**Document excerpt:**
● ● ●

Okay, great. And then also kind of broadly, in conversations with CEOs in the C-suite broadly, what is sort of the sentiment that you are hearing from this group? Is the macro environment changing the narrative on M&A at all for them, given rates are down and spreads have tightened again. Is there any urgency to kind of maybe push more quickly with deals or is the outlook for maybe the falling rate environment actually leading to greater uncertainty and maybe slowing things down? So, just as you take their temperature, what are you sort of getting the sense of from them?
So, again, it’s hard for me to generalize, but I will tell you what we see which is I think that, that broad middle-market, that deal activity was kind of shooked I think by the October. November, December, decline in markets. So, it was shook on the buyers side I think was worried that they would be early January, February, March that they were buying into a false rebound. Obviously, December was a signal of a recession. I think people were, hey, I am going to wait a while to see if this is real. And in the middle-market in that area where it’s kind of cash buyers both ways, I think there is a sensitivity to price, a very big sensitivity to price and by the way the buyer and the sellers don’t want to wait into an uncertain market either. So, the volatility of October, November, December, I think you had a bunch of sellers go look, I don’t want to put my company out there and talk about it into a very uncertain market. In the larger companies, I think people are trying to execute on strategic imperatives and price is less of an issue. And it’s still very active Ken. I would say to you that almost all companies are in active dialogues at the larger scale on strategic imperatives, maybe slowed down a little by market volatility on the margin, but not as a whole. And I do think by the way when the Fed reversed its statements I guess that was in December and the stock market has now rallied and held its position, I do think you are seeing people slowly come back to say, well, this is the market. This is where it is. This is where we are going to transact and I do think that was leading to some come back in the general activity.

● ● ●

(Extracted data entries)
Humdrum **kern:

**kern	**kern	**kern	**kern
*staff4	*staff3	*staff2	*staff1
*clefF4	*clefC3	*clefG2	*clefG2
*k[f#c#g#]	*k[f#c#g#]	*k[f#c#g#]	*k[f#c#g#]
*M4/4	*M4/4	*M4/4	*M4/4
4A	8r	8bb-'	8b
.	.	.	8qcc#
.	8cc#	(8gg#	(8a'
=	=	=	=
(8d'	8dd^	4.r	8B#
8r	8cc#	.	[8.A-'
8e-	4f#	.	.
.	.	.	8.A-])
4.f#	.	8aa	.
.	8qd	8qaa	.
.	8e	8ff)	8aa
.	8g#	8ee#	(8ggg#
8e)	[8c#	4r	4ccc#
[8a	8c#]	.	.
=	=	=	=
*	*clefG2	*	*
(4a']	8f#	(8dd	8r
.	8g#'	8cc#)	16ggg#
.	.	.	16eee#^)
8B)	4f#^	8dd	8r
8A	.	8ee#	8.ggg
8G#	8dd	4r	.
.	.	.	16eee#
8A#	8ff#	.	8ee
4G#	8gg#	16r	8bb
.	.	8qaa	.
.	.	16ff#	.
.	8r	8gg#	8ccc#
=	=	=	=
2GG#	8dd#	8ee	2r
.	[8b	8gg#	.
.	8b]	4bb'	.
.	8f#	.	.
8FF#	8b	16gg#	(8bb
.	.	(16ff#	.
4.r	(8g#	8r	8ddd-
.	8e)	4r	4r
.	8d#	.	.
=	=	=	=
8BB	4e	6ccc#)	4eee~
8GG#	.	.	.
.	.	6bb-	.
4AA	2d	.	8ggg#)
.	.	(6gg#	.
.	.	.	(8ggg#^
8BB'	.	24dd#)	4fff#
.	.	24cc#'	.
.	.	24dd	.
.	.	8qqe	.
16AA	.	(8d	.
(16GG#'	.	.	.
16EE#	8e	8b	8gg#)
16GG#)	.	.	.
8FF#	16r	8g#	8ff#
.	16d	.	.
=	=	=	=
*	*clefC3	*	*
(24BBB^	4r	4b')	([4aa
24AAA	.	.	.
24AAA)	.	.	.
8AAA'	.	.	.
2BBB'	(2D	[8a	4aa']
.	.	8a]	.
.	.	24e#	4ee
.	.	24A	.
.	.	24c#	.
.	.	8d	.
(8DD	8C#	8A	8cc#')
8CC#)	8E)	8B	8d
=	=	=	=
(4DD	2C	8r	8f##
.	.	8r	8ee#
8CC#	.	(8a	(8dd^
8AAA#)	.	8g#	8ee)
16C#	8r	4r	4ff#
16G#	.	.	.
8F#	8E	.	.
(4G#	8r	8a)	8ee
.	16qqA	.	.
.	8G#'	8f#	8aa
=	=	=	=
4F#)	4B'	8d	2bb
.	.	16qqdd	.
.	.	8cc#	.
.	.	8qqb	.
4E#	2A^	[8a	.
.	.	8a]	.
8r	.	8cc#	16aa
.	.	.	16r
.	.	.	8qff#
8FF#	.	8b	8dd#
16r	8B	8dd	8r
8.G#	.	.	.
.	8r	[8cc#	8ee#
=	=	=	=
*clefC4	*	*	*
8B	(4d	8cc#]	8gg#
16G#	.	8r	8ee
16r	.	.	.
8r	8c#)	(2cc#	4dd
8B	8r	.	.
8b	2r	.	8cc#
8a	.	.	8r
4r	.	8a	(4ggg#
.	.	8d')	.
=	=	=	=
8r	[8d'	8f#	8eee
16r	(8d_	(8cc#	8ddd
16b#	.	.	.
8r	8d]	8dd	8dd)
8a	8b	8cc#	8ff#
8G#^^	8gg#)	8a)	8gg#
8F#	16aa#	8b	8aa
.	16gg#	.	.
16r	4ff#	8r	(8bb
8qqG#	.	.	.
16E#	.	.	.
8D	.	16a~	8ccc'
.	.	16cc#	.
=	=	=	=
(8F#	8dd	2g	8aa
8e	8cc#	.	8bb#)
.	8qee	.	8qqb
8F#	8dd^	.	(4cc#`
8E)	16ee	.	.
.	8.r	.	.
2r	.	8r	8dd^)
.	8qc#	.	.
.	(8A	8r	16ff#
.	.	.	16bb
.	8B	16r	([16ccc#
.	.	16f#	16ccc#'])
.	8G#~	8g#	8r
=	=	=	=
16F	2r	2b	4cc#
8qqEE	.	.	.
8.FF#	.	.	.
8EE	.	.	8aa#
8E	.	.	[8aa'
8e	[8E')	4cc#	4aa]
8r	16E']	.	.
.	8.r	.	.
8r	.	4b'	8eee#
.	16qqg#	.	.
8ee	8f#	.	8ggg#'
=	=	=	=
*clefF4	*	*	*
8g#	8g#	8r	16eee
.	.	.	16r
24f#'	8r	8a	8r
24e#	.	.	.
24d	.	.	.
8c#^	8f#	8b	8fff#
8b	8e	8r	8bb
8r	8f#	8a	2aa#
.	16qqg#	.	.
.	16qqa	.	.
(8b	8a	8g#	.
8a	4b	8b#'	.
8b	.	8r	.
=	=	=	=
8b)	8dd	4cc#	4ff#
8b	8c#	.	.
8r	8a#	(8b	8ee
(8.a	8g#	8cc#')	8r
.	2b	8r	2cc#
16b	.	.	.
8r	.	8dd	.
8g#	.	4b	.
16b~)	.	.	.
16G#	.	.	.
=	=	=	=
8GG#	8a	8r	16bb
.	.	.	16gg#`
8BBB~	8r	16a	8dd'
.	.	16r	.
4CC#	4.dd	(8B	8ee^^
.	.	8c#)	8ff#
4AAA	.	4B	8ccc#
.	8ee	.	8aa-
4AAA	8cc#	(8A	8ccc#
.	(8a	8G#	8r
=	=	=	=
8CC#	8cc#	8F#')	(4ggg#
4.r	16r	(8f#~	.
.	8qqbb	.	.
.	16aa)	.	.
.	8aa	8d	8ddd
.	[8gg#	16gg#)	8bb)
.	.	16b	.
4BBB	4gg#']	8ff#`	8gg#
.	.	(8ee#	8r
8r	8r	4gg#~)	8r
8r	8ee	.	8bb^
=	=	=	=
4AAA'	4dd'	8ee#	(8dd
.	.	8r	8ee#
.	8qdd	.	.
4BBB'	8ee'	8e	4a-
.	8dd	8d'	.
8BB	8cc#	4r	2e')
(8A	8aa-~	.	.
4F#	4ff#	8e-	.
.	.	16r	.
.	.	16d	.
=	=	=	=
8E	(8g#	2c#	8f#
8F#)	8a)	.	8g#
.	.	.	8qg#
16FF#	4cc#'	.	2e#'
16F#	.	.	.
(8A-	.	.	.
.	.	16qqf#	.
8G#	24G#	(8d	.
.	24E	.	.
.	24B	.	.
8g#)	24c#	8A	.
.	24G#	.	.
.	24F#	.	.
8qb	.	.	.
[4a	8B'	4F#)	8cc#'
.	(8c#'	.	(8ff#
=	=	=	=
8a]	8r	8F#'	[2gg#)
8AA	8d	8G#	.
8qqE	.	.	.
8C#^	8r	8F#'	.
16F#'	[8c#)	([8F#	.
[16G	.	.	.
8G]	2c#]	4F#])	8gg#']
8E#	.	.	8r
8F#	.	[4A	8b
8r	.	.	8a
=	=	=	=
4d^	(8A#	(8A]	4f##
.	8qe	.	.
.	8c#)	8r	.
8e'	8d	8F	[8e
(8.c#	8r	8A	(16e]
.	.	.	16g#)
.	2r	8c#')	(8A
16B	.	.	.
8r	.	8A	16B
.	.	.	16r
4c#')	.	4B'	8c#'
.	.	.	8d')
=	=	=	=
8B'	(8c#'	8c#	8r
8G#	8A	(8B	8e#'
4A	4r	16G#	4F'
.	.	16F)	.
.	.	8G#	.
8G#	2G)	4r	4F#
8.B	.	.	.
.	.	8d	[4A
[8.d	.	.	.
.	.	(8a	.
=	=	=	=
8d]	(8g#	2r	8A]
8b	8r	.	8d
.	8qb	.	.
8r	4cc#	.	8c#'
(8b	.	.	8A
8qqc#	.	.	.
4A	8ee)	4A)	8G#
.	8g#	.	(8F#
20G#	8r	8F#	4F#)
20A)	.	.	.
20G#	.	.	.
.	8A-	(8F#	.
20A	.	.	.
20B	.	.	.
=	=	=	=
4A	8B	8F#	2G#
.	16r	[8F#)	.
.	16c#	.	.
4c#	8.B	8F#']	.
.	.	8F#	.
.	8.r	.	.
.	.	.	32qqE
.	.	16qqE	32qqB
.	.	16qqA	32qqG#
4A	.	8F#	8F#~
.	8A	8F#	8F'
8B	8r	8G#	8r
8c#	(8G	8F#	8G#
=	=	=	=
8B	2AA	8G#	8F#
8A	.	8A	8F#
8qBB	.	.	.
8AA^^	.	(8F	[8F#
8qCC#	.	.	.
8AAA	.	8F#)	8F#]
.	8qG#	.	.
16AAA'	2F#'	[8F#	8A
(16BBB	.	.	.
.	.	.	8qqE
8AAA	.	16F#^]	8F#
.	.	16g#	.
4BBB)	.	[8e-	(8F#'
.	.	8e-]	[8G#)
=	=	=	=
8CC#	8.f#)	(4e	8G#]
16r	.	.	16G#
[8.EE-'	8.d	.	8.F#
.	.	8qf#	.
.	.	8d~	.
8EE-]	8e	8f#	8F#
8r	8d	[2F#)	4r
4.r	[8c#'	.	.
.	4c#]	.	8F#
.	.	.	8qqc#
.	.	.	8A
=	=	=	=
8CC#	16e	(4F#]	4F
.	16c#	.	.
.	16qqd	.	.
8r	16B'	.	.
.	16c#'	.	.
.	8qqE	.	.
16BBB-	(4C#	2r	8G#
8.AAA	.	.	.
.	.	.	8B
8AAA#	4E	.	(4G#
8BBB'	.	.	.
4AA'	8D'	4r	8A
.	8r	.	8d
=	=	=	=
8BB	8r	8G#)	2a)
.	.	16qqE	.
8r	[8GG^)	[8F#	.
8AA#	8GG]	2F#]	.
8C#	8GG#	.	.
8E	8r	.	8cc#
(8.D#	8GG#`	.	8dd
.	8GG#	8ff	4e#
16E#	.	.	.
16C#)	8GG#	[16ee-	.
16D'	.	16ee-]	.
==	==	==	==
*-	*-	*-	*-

● ● ●

**Exercise description:** Copy verbatim the stretch of the M&A discussion that starts with "Okay, great. And" and finishes with "of from them?".

**Written response:**
Okay, great. And then also kind of broadly, in conversations with CEOs in the C-suite broadly, what is sort of the sentiment that you are hearing from this group? Is the macro environment changing the narrative on M&A at all for them, given rates are down and spreads have tightened again. Is there any urgency to kind of maybe push more quickly with deals or is the outlook for maybe the falling rate environment actually leading to greater uncertainty and maybe slowing things down? So, just as you take their temperature, what are you sort of getting the sense of from them?